- _What is required_:
Retype, exactly as written, every line from the one containing "Du Protestantisme et de toutes" through the last line of the records below, both included; skip the pictures.

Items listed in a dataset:
=====

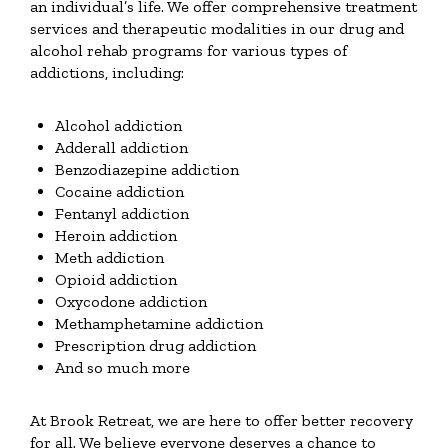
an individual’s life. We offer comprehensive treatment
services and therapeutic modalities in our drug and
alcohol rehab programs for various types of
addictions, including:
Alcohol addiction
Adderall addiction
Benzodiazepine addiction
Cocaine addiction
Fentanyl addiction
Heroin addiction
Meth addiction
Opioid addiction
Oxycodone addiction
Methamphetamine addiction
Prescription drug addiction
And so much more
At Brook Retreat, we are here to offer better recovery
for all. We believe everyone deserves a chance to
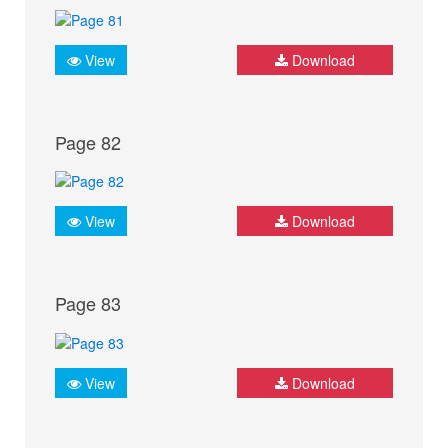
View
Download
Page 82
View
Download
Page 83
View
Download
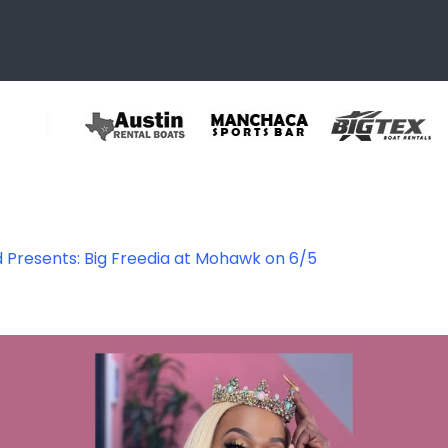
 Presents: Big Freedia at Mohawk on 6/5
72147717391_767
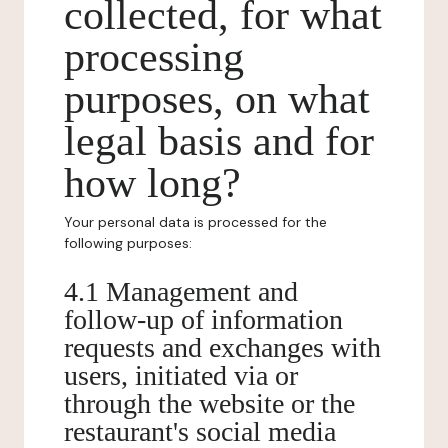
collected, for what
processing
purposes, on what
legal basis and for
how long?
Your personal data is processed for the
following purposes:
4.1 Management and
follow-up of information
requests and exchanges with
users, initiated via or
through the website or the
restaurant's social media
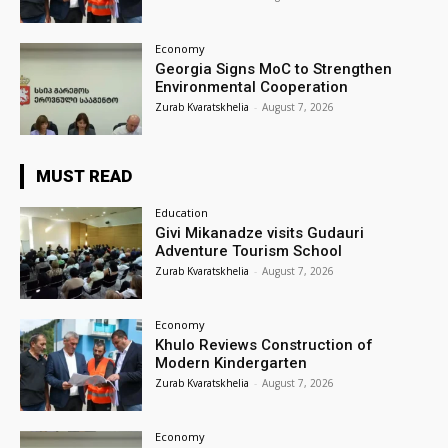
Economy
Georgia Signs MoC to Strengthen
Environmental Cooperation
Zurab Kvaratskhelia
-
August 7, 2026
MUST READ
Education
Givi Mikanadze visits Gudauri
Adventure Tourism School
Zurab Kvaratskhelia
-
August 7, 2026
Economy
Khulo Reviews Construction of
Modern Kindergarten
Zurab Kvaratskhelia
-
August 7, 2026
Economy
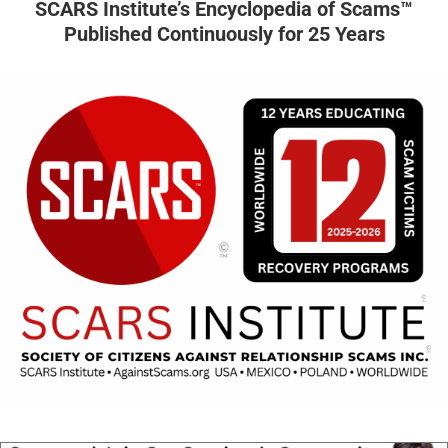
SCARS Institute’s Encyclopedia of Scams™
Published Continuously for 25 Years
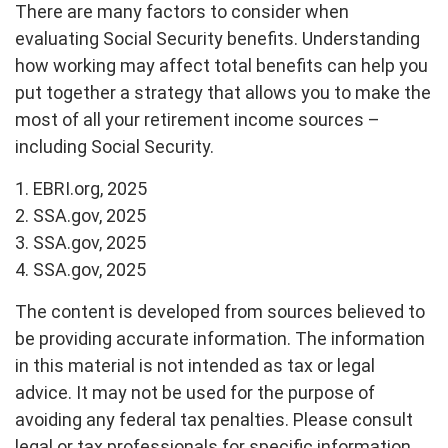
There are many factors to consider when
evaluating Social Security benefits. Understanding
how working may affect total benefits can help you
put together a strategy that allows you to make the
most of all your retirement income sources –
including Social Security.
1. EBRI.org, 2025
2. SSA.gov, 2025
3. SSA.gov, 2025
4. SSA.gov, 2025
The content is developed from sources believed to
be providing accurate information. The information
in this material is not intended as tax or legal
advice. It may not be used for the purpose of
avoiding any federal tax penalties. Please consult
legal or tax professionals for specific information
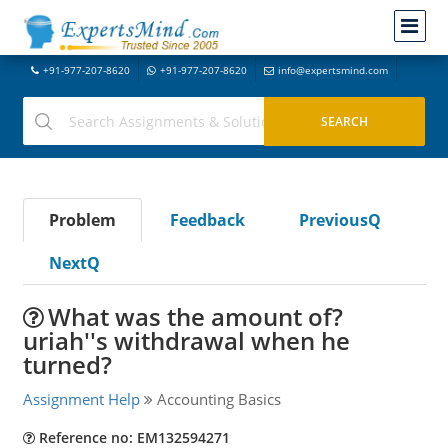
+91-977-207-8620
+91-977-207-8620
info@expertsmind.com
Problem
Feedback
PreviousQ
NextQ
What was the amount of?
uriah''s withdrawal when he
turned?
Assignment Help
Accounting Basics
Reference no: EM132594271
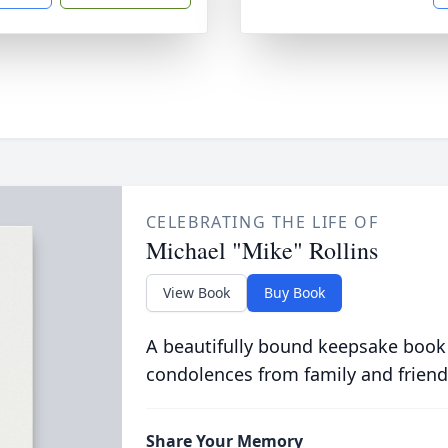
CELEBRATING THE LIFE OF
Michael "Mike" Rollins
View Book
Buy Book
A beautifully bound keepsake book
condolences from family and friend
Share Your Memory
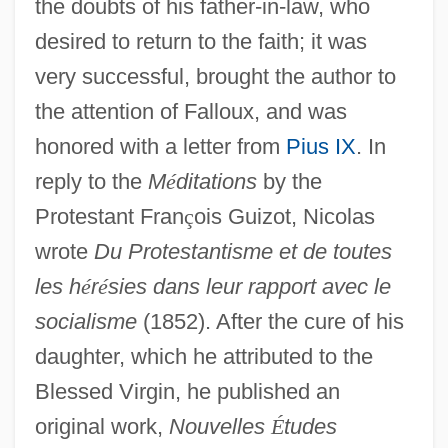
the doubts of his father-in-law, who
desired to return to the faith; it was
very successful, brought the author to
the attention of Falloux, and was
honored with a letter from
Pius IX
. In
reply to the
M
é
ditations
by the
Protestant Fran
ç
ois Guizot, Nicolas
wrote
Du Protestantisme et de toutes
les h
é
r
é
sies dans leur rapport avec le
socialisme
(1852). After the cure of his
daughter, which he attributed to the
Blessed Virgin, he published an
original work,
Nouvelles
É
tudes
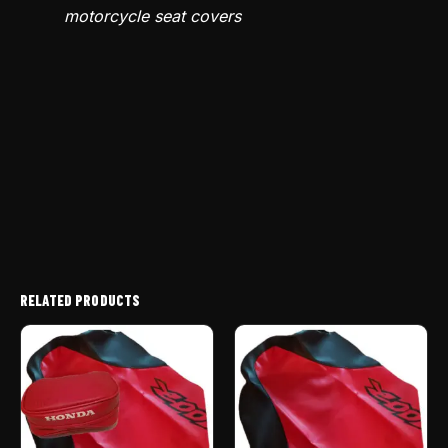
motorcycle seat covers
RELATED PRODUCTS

=====

- _Task answer_:
Du Protestantisme et de toutes
les h
é
r
é
sies dans leur rapport avec le
socialisme
(1852). After the cure of his
daughter, which he attributed to the
Blessed Virgin, he published an
original work,
Nouvelles
É
tudes
motorcycle seat covers
RELATED PRODUCTS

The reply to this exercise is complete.